─── FRAGMENT DOKUMENTU ───
Dałam się uwieść tegorocznej wiośnie! I tej z początku miesiąca, z temperaturami przekraczającymi już 20°C (sic!), i tej chmurnej, srebrzącej szyby szronem, która nadeszła potem. Podążyłam dalej szlakiem kwiecistej Warszawy. Po śliwach wiśniowych z Placu Kasztelańskiego przyszła pora na wiśnie tworzące malowniczy tunel wzdłuż muru cmentarza ewangelickiego przy Żytniej i wisterie, które można zobaczyć w kilku miejscach stolicy. Jedna z najbardziej spektakularnych pnie się po ścianie kamienicy przy Markowskiej 12. Niestety nie ma już tyle uroku, co w latach minionych, bowiem pomiędzy roślinami właśnie umieszczono nowy szyb windowy. Być może za jakiś czas pnącza oplotą również tę konstrukcję.
Chwilowe załamanie aury, które ja zawsze nazywam pogodą do muzeum, sprawiło, że w kwietniu odwiedziłam w Warszawie sześć wystaw (i dwie w niewielkiej odległości od stolicy, ale o nich mogliście przeczytać już we wczorajszym poście pt. "Gdzieś w Polsce... w kwietniu 2024. City break w Skierniewicach, porcelit z Pruszkowa i pierwszy po zimie wypad na wieś (plus mnóstwo pomysłów na majówkę i nie tylko)"), przeważnie znów krótkich i już zakończonych, w małych kameralnych galeriach.
─── PREZENTOWANY MATERIAŁ ───
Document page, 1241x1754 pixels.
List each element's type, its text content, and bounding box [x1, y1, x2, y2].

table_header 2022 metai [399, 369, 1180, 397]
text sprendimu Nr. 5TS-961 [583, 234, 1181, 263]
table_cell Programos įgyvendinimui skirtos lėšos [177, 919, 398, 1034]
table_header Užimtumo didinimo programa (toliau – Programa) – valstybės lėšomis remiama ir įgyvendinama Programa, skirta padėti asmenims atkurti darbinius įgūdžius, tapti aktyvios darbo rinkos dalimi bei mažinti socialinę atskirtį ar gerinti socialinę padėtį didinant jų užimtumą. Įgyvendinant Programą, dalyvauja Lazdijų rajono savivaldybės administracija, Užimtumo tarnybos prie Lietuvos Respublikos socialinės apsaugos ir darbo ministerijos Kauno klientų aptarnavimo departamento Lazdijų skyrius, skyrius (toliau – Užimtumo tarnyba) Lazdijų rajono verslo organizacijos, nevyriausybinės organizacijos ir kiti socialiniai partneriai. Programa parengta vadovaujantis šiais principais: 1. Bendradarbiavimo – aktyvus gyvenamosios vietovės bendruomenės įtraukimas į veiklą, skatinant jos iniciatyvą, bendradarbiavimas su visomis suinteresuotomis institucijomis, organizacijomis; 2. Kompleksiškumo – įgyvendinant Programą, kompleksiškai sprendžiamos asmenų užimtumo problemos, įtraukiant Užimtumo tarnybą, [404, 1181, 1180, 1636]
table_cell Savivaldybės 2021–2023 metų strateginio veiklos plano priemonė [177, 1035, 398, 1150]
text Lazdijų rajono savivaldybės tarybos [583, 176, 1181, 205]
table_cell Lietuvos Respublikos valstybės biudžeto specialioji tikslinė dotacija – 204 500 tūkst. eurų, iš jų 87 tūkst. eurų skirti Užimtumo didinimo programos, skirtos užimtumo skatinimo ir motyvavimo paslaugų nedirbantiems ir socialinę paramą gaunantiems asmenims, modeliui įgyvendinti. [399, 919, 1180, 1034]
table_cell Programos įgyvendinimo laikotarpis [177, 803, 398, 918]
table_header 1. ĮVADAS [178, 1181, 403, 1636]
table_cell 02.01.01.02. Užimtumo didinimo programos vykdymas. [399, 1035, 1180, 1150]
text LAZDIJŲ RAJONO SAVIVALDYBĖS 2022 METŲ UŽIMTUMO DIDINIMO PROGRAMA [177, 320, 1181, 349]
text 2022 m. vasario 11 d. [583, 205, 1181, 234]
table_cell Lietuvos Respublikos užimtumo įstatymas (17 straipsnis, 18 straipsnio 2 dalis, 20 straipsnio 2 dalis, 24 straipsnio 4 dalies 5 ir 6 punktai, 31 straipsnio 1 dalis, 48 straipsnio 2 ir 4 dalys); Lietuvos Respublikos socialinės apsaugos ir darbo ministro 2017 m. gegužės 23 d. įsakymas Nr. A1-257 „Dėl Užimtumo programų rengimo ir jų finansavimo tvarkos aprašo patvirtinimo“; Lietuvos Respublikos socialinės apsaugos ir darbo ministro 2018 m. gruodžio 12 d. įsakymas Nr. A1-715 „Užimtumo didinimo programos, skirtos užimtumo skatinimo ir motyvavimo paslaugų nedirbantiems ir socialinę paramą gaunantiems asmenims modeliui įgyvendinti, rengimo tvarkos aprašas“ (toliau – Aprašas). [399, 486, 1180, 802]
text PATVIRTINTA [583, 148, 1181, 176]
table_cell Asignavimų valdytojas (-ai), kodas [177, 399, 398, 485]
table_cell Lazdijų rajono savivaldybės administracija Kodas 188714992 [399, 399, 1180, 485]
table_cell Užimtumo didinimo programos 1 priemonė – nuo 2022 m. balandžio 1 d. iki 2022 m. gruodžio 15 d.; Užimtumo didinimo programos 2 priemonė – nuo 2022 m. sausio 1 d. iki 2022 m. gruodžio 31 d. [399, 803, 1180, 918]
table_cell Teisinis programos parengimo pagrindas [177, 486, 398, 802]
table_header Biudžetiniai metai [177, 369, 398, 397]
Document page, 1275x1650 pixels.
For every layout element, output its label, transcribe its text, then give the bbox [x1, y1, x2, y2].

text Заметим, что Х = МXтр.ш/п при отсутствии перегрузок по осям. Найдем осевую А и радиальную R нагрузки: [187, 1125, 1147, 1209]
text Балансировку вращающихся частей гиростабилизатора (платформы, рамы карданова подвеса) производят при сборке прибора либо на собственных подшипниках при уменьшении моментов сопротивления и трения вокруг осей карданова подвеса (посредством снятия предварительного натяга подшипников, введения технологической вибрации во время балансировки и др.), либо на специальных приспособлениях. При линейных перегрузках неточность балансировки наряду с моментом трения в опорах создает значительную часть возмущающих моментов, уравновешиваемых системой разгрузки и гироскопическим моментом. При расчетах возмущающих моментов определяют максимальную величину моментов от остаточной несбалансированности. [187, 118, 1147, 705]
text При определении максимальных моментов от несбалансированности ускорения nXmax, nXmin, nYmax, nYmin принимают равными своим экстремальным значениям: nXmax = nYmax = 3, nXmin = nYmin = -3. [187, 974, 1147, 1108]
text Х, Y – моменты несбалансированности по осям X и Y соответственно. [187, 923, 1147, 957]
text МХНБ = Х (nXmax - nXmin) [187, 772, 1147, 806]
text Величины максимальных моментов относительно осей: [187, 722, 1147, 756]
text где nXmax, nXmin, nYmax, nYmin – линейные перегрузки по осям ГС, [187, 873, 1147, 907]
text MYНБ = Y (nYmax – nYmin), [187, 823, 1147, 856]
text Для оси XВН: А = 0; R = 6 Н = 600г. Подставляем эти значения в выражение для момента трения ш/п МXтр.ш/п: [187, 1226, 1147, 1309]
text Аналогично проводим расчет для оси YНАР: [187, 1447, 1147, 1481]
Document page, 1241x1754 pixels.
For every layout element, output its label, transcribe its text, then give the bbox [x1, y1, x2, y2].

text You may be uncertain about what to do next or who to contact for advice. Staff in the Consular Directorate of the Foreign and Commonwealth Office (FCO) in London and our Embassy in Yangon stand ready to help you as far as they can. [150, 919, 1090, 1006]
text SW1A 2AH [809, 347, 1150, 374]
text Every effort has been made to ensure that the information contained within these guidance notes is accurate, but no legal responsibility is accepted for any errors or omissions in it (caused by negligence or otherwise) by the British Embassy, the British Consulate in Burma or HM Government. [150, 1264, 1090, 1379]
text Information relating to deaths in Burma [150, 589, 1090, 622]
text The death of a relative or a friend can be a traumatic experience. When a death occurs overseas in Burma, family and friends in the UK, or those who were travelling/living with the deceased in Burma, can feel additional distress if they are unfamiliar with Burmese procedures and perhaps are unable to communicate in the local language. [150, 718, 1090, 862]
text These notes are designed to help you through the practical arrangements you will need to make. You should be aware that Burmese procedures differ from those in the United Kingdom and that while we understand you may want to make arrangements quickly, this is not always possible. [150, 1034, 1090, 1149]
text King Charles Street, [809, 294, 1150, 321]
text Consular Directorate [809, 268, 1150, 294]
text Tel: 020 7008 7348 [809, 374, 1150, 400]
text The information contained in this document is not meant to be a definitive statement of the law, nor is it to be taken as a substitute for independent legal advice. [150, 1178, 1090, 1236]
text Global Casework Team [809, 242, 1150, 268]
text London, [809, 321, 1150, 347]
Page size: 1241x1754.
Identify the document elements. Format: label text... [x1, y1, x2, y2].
───
● **POLECENIE**: Proszę kontynuować wpis o wiosennej Warszawie i kwietniowych wystawach, zaczynając zaraz po jego ostatnim zdaniu.

● **ODPOWIEDŹ**:
Na pierwszy ogień poszła Kordegarda i ekspozycja pt. "Kobieta wyzwolona. Polskie art déco w ceramice", która kończyła się najwcześniej, bo 7 kwietnia 2024 r. Można było na niej podziwiać figurki z lat dwudziestych XX w. W większości zostały zaprojektowane przez Wilhelma Thomascha dla Polskiej Wytwórni Fajansów w Pacykowie (jedna dla wytwórni Friedricha Goldscheidera w Wiedniu). Przedstawiały postacie kobiece w strojach i fryzurach charakterystycznych dla dwudziestolecia międzywojennego. Dość sporych rozmiarów figurki były niezwykle barwne i modelowane z niezwykłą precyzją. Wszystkie pochodziły z kolekcji prywatnej, więc wystawa była jedną z niewielu okazji, by je zobaczyć. Niestety zdjęcia nie oddają urody ekspozycji, bo szyby (zarówno te okienne, jak i przeszklone gabloty) nigdy nie są sprzymierzeńcem fotografa.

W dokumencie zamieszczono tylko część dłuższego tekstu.